Nation Branding and National Brands
I had never considered taking principles from advertising such as brand perception and customer loyalty and applying them to an actual country.
While doing some research on advertising campaigns I came across this blog http://nation-branding.info which focuses on the concept of 'nation branding'. It's almost as if this is the 'high-stakes' form of advertising. We're not talking about a brand that sells shoes or coffee, this is a place. A place with history, culture and most importantly people that are being represented and perceived on the world stage. Given that, it seems logical that this concept of nation branding would become more important as we all become more connected.
Why Brand a Nation?
In a global economy a nation is becoming more and more the 'parent company' of a product brand. Would you buy regular flat-packed furniture or would you rather buy Swedish flat-packed furniture? Would you take a cooking class from a local chef, or one that studied in Paris? These conceptions (or even stereotypes) are becoming more and more the subject of 'nation advertising'.
Consider Kosovo, a new country as of 2008. When we think of Kosovo we can't help but think of war, turmoil and devastation. Would you ever visit Kosovo? Send your student to study there abroad? Probably not, but the Kosovo government is working to change that. The following video and website is an effort to re-brand the small country in a new light, one that will attract tourists, immigrants, investors and foreign aid.
How Nations & Brands Interact
Nation brands are not to be confused with national brands. America is a nation brand, Coca-Cola is a national brand, but there is interaction that happens between these two things.
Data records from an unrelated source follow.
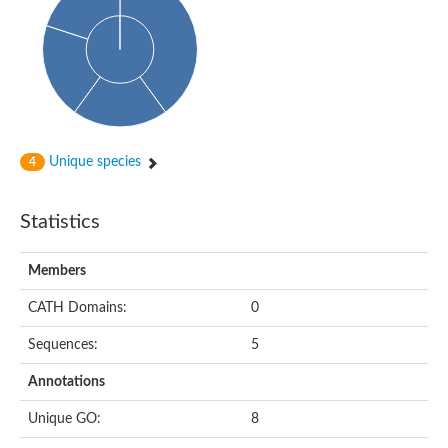
Isovaleryl-CoA dehydrogenase
Acyl-Coenzyme A dehydrogenase
GD25894
Acyl-coenzyme A oxidase
Acyl-CoA dehydrogenase, C-terminal domain protein
Acyl-coenzyme A oxidase
Acyl-CoA dehydrogenase
Acyl CoA DeHydrogenase
Flavin-dependent monooxygenase
Unique species
4
Acyl-CoA dehydrogenase
Pimeloyl-CoA dehydrogenase small subunit
Short/branched chain specific acyl-CoA dehydrogenase, mitoc
Statistics
Acyl-CoA dehydrogenase short/branched chain
Acyl CoA DeHydrogenase
Very long chain acyl-CoA dehydrogenase
Members
Acyl-coenzyme A oxidase
Acyl-CoA dehydrogenase FadE32
CATH Domains:
0
Uncharacterized protein
Nitrite reductase (cytochrome; ammonia-forming)
Sequences:
5
Uncharacterized protein
Predicted protein
Annotations
Uncharacterized protein
Medium-chain acyl-CoA dehydrogenase, putative
Unique GO:
8
Acyl-CoA dehydrogenase, putative
Uncharacterized protein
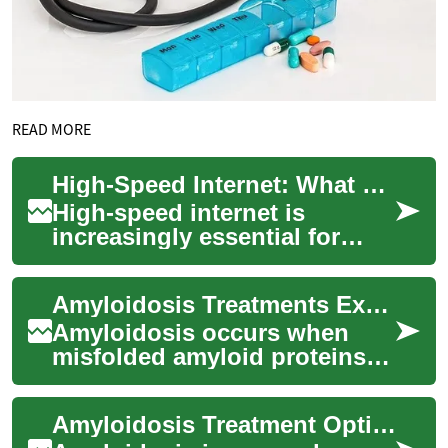
READ MORE
High-Speed Internet: What Seniors and Families Should Know
High-speed internet is
increasingly essential for
communication,
entertainment, health access,
Amyloidosis Treatments Explained: Modern Options & Care
and staying connected ...
Amyloidosis occurs when
misfolded amyloid proteins
build up in organs like the
heart, kidneys, liver and
Amyloidosis Treatment Options: Modern Approaches & Care
nerves, caus...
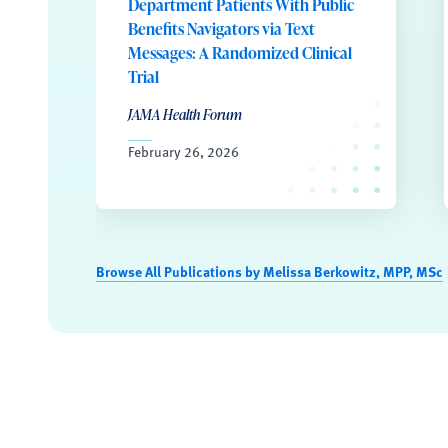
Department Patients With Public
Benefits Navigators via Text
Messages: A Randomized Clinical
Trial
JAMA Health Forum
February 26, 2026
Browse All Publications by Melissa Berkowitz, MPP, MSc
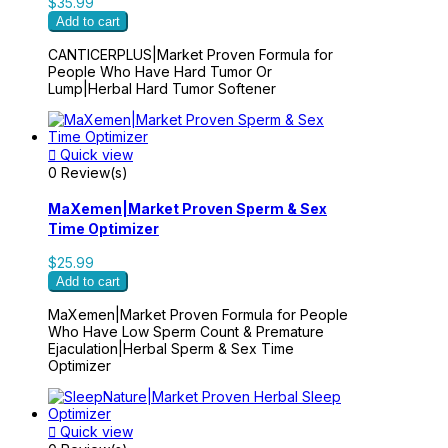
$35.99
Add to cart
CANTICERPLUS|Market Proven Formula for
People Who Have Hard Tumor Or
Lump|Herbal Hard Tumor Softener

Quick view
0 Review(s)
MaXemen|Market Proven Sperm & Sex
Time Optimizer
$25.99
Add to cart
MaXemen|Market Proven Formula for People
Who Have Low Sperm Count & Premature
Ejaculation|Herbal Sperm & Sex Time
Optimizer

Quick view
The relationship basically works out in two different ways:
Stronger Product, Weaker Country
One such example is Samsung products, which come from South Korea. Samsung is a fairly common brand in the U.S., but it is not widely advertised where the brand comes from. Perhaps this is on purpose. Do Americans think of a thriving democracy when they think of South Korea, or a post dictatorship military state on the brink with North Korea? What other attributes might be placed on the nation brand of South Korea? Sweatshop mass-production or innovative technology? Rural farming or futuristic urban-utopia? Whatever one comes up with, whether true or not, would subsequently affect a consumer's idea of a national brand. Samsung recognizes this, and remains neutral about its connection to its homeland. Perhaps someday we'll see a "Made in South Korea" proudly emblazoned on a product, once a strong nation brand is established here in the U.S.
Another example is Corona, based in Mexico. There is a lot of negativity in the U.S. regarding Mexico right now. Detroit auto plants are moving to Mexico City, drug cartels are common and domestic immigration issues are headlines often. One strong aspect to Mexico's brand, however, is its tourism – sandy beaches and blue waves. Despite all the negatives listed aboce, eople in the U.S. are still envious of their co-workers vacationing in Mexico. And what do we see in Corona commercials? Exactly. Corona latches on to the positive aspects of it's nation brand to elevated the product brand while avoiding the more negative aspects.
Stronger Country, Weaker Product
The opposite case is true for other countries. Take fashion, for instance. Italy is known for its high-quality fashion and trend setting culture and right there you have a nation brand attribute. So when a new boutique opens in the US with an Italian name and "Made in Italy" on their products, consumers will automatically make the connection of high quality and "trendiness" to the nation brand. In essence, the product leverages the nation brand to boost it's own.
Germany is also a good example of this. Take any German functional product from electronics to cars and what do you think of? "German engineering." Now take specific brands from Germany: Audi, BMW, Braun, VW. We've all seen ads for these products emphasizing the engineering and design which reinforces what we already perceive of the national brand. A powerful combination.
Related note, the "Unpimp My Auto" VW commercials were pretty much the coolest thing ever so I have to throw the link in here (http://www.youtube.com/watch?v=LuC6jeKjTdg&feature=related).
Politics and Products
In 2008, the US Anholt-GfK Roper National Brand Index ranking was 7th, trailing Japan, Canada and the UK. But when Barack Obama became president, there was a dramatic shift in our perception by the rest of the world. In 2009 we jumped to 1st place, a huge shift from previous years, despite our economic turmoil. Politics aside, what's interesting to consider is how this perception has helped (or not helped) US brands in the rest of the world. Has Coca-Cola's brand perception globally changed at all? How about Nike's? Perhaps more consideration on America's brand towards other countries will be a new economic strategy in the future. It's not Microsoft, it's American Microsoft.